La France peut ne pas être responsable de la demande d’asile. Néanmoins, le transfert vers l’Etat concerné est source de litiges car les conséquences pour le migrant intéressé ne sont pas des moindres. En effet, il peut relever ensuite d’un pays avec une législation plus ou moins protectrice en droit des étrangers.
A. Le cadre juridique
[Code de l’entrée et du séjour des étrangers et du droit d’asile, articles L. 742-3 et L. 742-5 ; Règlement n° 604/2013/UE du 26 juin 2013, article 29 ; Instruction du 2 novembre 2015 relative à la mise en œuvre de la réforme de l’asile, NOR : INTV1525995J[
Lorsque l’Etat requis a fait part de son accord pour une prise en charge ou une reprise en charge du demandeur d’asile, une décision de transfert vers l’Etat responsable est notifiée au demandeur. Cette décision écrite et motivée est prise par le préfet. Elle mentionne les voies et délais de recours ainsi que le droit d’avertir ou de faire avertir son consulat, un conseil ou toute personne de son choix. Lorsque l’intéressé n’est pas assisté d’un conseil, les principaux éléments de la décision lui sont communiqués dans une langue qu’il comprend ou dont il est raisonnable de penser qu’il la comprend.

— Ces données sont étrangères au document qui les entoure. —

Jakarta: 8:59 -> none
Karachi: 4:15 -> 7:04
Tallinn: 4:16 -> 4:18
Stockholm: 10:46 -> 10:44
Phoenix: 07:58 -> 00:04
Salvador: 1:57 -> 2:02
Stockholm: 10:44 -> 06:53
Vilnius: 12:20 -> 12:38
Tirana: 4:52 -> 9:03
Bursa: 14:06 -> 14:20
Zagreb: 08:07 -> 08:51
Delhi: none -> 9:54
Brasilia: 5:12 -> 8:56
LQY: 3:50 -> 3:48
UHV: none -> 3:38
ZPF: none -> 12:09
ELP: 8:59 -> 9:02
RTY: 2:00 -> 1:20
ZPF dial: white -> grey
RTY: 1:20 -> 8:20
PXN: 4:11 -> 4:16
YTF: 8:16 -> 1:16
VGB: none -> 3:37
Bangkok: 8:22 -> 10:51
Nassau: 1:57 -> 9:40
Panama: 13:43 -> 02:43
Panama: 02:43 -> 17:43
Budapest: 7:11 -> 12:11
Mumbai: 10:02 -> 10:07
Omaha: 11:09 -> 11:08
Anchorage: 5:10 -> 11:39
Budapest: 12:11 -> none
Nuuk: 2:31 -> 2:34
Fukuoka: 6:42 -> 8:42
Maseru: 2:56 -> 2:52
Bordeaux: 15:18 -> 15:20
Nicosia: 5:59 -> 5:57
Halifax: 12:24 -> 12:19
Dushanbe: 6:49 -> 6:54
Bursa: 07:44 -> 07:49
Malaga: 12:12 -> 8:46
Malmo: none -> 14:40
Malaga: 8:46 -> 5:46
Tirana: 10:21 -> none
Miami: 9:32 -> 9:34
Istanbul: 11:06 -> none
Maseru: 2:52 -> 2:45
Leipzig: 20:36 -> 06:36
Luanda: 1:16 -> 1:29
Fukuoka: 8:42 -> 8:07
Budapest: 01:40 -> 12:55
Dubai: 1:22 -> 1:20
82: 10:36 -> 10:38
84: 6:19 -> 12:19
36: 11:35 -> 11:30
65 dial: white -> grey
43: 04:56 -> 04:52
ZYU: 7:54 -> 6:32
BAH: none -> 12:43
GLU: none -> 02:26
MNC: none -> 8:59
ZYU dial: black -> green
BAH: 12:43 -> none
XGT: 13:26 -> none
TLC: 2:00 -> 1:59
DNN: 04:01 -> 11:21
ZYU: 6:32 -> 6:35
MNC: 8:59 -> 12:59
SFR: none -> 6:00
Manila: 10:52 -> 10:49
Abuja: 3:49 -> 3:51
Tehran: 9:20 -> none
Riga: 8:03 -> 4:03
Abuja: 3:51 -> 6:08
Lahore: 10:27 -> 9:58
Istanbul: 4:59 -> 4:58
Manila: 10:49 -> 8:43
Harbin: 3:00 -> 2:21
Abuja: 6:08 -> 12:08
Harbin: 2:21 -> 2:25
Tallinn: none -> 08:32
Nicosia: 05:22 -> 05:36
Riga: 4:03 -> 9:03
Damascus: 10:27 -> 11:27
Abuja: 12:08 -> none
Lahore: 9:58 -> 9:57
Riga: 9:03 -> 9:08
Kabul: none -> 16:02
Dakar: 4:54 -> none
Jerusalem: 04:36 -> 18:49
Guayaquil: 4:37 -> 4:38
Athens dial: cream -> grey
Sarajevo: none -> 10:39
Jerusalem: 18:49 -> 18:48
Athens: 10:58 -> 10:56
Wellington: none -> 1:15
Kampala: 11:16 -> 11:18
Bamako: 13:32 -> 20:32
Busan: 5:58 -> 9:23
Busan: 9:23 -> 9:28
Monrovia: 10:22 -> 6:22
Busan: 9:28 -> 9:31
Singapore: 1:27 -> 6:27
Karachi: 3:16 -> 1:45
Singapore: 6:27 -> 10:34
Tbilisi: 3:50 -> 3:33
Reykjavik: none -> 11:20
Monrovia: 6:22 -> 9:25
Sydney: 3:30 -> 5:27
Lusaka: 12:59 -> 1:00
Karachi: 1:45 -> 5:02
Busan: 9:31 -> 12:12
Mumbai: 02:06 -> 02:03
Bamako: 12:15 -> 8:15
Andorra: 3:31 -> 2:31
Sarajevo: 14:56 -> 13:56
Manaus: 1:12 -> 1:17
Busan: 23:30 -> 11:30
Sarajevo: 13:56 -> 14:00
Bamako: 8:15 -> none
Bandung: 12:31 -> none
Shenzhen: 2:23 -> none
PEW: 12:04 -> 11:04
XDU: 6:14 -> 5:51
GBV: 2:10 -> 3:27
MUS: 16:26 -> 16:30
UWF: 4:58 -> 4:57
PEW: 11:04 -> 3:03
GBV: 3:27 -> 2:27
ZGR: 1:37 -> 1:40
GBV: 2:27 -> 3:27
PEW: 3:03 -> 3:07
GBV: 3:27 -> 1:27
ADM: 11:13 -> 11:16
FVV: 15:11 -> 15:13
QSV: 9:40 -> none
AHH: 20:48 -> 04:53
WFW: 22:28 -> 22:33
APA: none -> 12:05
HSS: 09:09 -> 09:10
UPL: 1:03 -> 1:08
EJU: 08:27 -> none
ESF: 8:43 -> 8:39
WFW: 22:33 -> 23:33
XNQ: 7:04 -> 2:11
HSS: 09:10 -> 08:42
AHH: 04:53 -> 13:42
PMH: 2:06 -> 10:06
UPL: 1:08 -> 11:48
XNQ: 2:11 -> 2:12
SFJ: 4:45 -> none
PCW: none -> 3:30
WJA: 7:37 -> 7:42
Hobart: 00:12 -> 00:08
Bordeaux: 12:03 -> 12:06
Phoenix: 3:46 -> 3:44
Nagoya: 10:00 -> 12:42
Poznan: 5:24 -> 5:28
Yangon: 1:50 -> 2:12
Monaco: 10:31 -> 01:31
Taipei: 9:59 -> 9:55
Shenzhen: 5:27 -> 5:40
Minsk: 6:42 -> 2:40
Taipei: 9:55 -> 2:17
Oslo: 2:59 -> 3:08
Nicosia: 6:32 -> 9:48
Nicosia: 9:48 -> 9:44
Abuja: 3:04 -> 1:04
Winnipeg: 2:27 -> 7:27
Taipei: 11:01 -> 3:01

L’étranger faisant l’objet d’une décision de transfert peut, dès la notification de cette décision, être placé en rétention administrative ou assigné à résidence.
Conformément à l’article 29 du règlement n° 604/2013/UE du 26 juin 2013, le transfert du demandeur d’asile vers l’Etat membre responsable doit s’effectuer au plus tard dans un délai de six mois à compter de l’accord de l’Etat membre ou de la décision définitive du tribunal si un recours a été formé. Si le transfert n’est pas réalisé dans ce délai de six mois, l’Etat membre responsable est libéré de son obligation et la responsabilité est transférée à l’Etat membre requérant, c’est-à-dire la France. Ce délai peut être porté à un an au maximum s’il n’a pu être procédé au transfert parce que le demandeur d’asile était emprisonné, ou à 18 mois au maximum si la personne concernée prend la fuite.
La mesure de transfert ne peut pas être exécutée avant un délai de 15 jours ou en cas de rétention ou d’assignation à résidence avant un délai de 48 heures, ni avant que le tribunal administratif ait statué s’il a été saisi.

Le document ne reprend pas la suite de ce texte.